(Beginning of Text section)

Segment 13 contains the same acknowledgment sequence number as segment 10, but advertises a larger window. Segment 14 acknowledges the final 2048 bytes of data and the FIN, and segments 15 and 16 just advertise a larger window. Segments 17 and 18 complete the normal close.

20.5 PUSH Flag

We've seen the PUSH flag in every one our TCP examples, but we've never described its use. It's a notification from the sender to the receiver for the receiver to pass all the data that it has to the receiving process. This data would consist of whatever is in the segment with the PUSH flag, along with any other data the receiving TCP has collected for the receiving process.

In the original TCP specification, it was assumed that the programming interface would allow the sending process to tell its TCP when to set the PUSH flag. In an interactive application, for example, when the client sent a command to the server, the client would set the PUSH flag and wait for the server's response. (In Exercise 19.1 we could imagine the client setting the PUSH flag when the 12-byte request is written.) By allowing the client application to tell its TCP to set the flag, it was a notification to the client's TCP that the client process didn't want the data to hang around in the TCP buffer, waiting for additional data, before sending a segment to the server. Similarly, when the server's TCP received the segment with the PUSH flag, it was a notification to pass the data to the server process and not wait to see if any additional data arrives.

Today, however, most APIs don't provide a way for the application to tell its TCP to set the PUSH flag. Indeed, many implementors feel the need for the PUSH flag is outdated, and a good TCP implementation can determine when to set the flag by itself.

Most Berkeley-derived implementations automatically set the PUSH flag if the data in the segment being sent empties the send buffer. This means we normally see the PUSH flag set for each application write, because data is usually sent when it's written.

A comment in the code indicates this algorithm is to please those implementations that only pass received data to the application when a buffer fills or a segment is received with the PUSH flag.

It is not possible using the sockets API to tell TCP to turn on the PUSH flag or to tell whether the PUSH flag was set in received data.

Berkeley-derived implementations ignore a received PUSH flag because they normally never delay the delivery of received data to the application.

Examples

In Figure 20.1 we see the PUSH flag turned on for all eight data segments (4-6, 9, 11-13, and 15). This is because the client did eight writes of 1024 bytes, and each write emptied the send buffer.

(End of Text section)
(Beginning of Supplied data)

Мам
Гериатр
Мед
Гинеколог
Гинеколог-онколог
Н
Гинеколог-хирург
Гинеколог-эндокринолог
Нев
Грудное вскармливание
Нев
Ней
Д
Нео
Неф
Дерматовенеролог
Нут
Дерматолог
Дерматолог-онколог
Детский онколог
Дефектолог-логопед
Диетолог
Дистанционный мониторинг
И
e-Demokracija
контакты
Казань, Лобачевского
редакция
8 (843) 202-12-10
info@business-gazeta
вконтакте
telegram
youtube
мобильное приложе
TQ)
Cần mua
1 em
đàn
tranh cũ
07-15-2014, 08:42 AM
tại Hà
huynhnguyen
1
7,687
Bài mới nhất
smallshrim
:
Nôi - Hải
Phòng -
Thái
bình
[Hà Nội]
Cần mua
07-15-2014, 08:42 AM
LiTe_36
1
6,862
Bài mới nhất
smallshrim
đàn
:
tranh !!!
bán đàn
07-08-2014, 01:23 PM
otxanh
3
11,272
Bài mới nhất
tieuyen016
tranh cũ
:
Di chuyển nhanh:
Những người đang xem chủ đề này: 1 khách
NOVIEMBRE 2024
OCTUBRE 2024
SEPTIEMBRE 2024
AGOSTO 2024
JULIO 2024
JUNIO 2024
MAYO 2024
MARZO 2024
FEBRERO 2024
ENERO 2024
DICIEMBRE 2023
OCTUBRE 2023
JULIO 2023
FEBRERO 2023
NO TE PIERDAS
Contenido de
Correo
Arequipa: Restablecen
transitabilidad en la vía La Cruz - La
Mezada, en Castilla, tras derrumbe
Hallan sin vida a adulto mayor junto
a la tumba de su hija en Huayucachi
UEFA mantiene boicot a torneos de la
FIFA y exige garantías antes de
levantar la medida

(End of Supplied data)

» **Directions**: Write out everything in the PUSH flag text from "A comment in" down to "with the PUSH flag.", word for word.

» **Answer box**:
A comment in the code indicates this algorithm is to please those implementations that only pass received data to the application when a buffer fills or a segment is received with the PUSH flag.